━━━━━ Input material

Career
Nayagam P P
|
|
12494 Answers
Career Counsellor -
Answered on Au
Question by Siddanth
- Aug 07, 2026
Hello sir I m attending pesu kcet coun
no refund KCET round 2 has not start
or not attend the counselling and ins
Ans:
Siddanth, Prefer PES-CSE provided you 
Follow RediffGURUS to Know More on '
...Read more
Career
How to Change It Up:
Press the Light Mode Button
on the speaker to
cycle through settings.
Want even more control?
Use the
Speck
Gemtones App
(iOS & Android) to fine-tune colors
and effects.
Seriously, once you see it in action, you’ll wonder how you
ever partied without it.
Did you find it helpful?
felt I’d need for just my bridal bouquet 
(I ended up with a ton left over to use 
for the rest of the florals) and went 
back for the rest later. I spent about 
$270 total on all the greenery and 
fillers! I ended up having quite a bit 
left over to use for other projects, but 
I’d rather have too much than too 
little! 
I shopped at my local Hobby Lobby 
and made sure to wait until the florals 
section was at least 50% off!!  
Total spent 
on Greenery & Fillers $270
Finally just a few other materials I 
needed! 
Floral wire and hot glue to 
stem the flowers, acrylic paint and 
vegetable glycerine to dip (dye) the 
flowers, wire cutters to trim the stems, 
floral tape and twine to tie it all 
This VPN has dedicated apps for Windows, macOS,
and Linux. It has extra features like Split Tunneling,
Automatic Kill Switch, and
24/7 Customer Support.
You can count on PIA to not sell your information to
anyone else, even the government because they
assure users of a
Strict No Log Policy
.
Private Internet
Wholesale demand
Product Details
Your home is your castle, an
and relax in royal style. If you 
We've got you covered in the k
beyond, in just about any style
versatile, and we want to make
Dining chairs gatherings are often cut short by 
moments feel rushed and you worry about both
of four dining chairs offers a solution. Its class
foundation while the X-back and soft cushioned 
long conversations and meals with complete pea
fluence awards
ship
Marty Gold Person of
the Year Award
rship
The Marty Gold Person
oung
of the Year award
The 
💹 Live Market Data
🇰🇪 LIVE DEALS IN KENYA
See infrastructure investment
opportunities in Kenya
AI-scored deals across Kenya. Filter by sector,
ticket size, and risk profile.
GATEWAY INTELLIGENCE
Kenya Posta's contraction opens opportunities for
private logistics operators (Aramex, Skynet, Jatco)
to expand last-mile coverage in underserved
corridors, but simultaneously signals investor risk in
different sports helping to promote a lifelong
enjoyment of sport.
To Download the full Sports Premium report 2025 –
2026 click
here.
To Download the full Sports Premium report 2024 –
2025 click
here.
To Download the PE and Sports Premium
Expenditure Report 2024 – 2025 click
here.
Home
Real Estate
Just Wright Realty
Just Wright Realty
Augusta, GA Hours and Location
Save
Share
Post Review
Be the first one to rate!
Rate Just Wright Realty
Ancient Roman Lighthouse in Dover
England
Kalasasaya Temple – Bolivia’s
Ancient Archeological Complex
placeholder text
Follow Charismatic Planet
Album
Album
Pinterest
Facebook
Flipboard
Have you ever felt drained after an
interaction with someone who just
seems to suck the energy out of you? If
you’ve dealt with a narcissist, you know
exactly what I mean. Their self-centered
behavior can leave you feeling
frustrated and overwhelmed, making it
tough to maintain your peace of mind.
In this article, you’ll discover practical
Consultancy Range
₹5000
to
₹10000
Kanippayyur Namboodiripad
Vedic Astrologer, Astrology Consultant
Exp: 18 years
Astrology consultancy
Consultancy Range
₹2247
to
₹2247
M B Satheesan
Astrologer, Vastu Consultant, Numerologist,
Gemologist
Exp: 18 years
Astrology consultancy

━━━━━━━━━━

**Job item:** Copy out the text of every row above, word for word and line for line.

**Solution:**
Career
Nayagam P P
|
|
12494 Answers
Career Counsellor -
Answered on Au
Question by Siddanth
- Aug 07, 2026
Hello sir I m attending pesu kcet coun
no refund KCET round 2 has not start
or not attend the counselling and ins
Ans:
Siddanth, Prefer PES-CSE provided you 
Follow RediffGURUS to Know More on '
...Read more
Career
How to Change It Up:
Press the Light Mode Button
on the speaker to
cycle through settings.
Want even more control?
Use the
Speck
Gemtones App
(iOS & Android) to fine-tune colors
and effects.
Seriously, once you see it in action, you’ll wonder how you
ever partied without it.
Did you find it helpful?
felt I’d need for just my bridal bouquet 
(I ended up with a ton left over to use 
for the rest of the florals) and went 
back for the rest later. I spent about 
$270 total on all the greenery and 
fillers! I ended up having quite a bit 
left over to use for other projects, but 
I’d rather have too much than too 
little! 
I shopped at my local Hobby Lobby 
and made sure to wait until the florals 
section was at least 50% off!!  
Total spent 
on Greenery & Fillers $270
Finally just a few other materials I 
needed! 
Floral wire and hot glue to 
stem the flowers, acrylic paint and 
vegetable glycerine to dip (dye) the 
flowers, wire cutters to trim the stems, 
floral tape and twine to tie it all 
This VPN has dedicated apps for Windows, macOS,
and Linux. It has extra features like Split Tunneling,
Automatic Kill Switch, and
24/7 Customer Support.
You can count on PIA to not sell your information to
anyone else, even the government because they
assure users of a
Strict No Log Policy
.
Private Internet
Wholesale demand
Product Details
Your home is your castle, an
and relax in royal style. If you 
We've got you covered in the k
beyond, in just about any style
versatile, and we want to make
Dining chairs gatherings are often cut short by 
moments feel rushed and you worry about both
of four dining chairs offers a solution. Its class
foundation while the X-back and soft cushioned 
long conversations and meals with complete pea
fluence awards
ship
Marty Gold Person of
the Year Award
rship
The Marty Gold Person
oung
of the Year award
The 
💹 Live Market Data
🇰🇪 LIVE DEALS IN KENYA
See infrastructure investment
opportunities in Kenya
AI-scored deals across Kenya. Filter by sector,
ticket size, and risk profile.
GATEWAY INTELLIGENCE
Kenya Posta's contraction opens opportunities for
private logistics operators (Aramex, Skynet, Jatco)
to expand last-mile coverage in underserved
corridors, but simultaneously signals investor risk in
different sports helping to promote a lifelong
enjoyment of sport.
To Download the full Sports Premium report 2025 –
2026 click
here.
To Download the full Sports Premium report 2024 –
2025 click
here.
To Download the PE and Sports Premium
Expenditure Report 2024 – 2025 click
here.
Home
Real Estate
Just Wright Realty
Just Wright Realty
Augusta, GA Hours and Location
Save
Share
Post Review
Be the first one to rate!
Rate Just Wright Realty
Ancient Roman Lighthouse in Dover
England
Kalasasaya Temple – Bolivia’s
Ancient Archeological Complex
placeholder text
Follow Charismatic Planet
Album
Album
Pinterest
Facebook
Flipboard
Have you ever felt drained after an
interaction with someone who just
seems to suck the energy out of you? If
you’ve dealt with a narcissist, you know
exactly what I mean. Their self-centered
behavior can leave you feeling
frustrated and overwhelmed, making it
tough to maintain your peace of mind.
In this article, you’ll discover practical
Consultancy Range
₹5000
to
₹10000
Kanippayyur Namboodiripad
Vedic Astrologer, Astrology Consultant
Exp: 18 years
Astrology consultancy
Consultancy Range
₹2247
to
₹2247
M B Satheesan
Astrologer, Vastu Consultant, Numerologist,
Gemologist
Exp: 18 years
Astrology consultancy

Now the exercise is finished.